Is it properly grounded?


----------



## twostroke91 (Mar 8, 2015)

The fus block or the horn ?


----------



## Corday (Mar 3, 2010)

Not the block itself but the relay.


----------



## twostroke91 (Mar 8, 2015)

Got the horn among other things working when I replaced. The*turn signal switch due to left turn signal not canceling . Happy camper .


----------



## wolfen1086 (Oct 4, 2007)

Corday said:


> One thing you shouldn't do is put in a higher amp fuse. I've seen too many people make that mistake.





twostroke91 said:


> Right no higher amp fuse for me I want to fix it not burn it down lol . I did however move the fuse block by drivers door to see if I could get to the dome light switch which i couldn't and after that I believe is when it started blowing the fuse . Didn't remove the block just moved it out of the way . .


I would say something about a 30 amp fuse and its just a Chevrolet, but I won't...even though we haven't GM 2.8 from my oldest son's Jeep Comanche on the stand yet again due to a valve train problem that most GM's I have even worked on have.
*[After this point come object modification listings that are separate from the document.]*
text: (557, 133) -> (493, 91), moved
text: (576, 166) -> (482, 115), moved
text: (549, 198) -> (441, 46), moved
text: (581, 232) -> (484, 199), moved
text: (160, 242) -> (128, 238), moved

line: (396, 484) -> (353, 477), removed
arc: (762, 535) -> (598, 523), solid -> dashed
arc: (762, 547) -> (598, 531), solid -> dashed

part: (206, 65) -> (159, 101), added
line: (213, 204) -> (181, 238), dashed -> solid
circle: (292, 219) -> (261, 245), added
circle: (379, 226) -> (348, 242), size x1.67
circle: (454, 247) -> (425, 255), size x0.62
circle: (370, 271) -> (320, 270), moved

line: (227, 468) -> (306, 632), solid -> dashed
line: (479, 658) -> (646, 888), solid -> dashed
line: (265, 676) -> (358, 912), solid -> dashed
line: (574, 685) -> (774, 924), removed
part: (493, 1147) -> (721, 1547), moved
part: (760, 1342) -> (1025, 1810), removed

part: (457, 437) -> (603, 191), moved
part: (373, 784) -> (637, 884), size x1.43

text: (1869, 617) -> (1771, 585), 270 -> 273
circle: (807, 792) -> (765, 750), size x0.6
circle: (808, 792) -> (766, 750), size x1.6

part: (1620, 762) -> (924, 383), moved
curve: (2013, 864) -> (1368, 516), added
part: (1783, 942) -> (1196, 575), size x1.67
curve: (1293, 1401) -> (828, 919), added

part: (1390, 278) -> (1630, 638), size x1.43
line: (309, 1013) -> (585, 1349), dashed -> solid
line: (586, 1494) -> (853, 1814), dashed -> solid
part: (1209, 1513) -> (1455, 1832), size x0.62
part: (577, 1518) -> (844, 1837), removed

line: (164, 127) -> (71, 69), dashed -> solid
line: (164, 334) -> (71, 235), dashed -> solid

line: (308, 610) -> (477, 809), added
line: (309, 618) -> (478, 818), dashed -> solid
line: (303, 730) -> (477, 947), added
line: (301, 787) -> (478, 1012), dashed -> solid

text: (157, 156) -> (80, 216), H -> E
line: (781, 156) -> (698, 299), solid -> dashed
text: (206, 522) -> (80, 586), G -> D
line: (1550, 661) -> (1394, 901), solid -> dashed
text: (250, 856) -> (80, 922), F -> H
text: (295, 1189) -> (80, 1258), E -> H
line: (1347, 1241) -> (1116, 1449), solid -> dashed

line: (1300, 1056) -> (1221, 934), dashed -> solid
Instead I'll say this, I'm glad for you that it was just the turn signal switch and not the horn wiring, I had a89 s 10 Blazer (same column you have) and the wire went bad a couple of years before I registered on here and it was easiest to change the entire could in that thing than rewire it. The ONLY fuse that you can swap for a higher amp on that truck is the cig lighter, and that's ONLY if you have wired it separately, I found that out the hard way


----------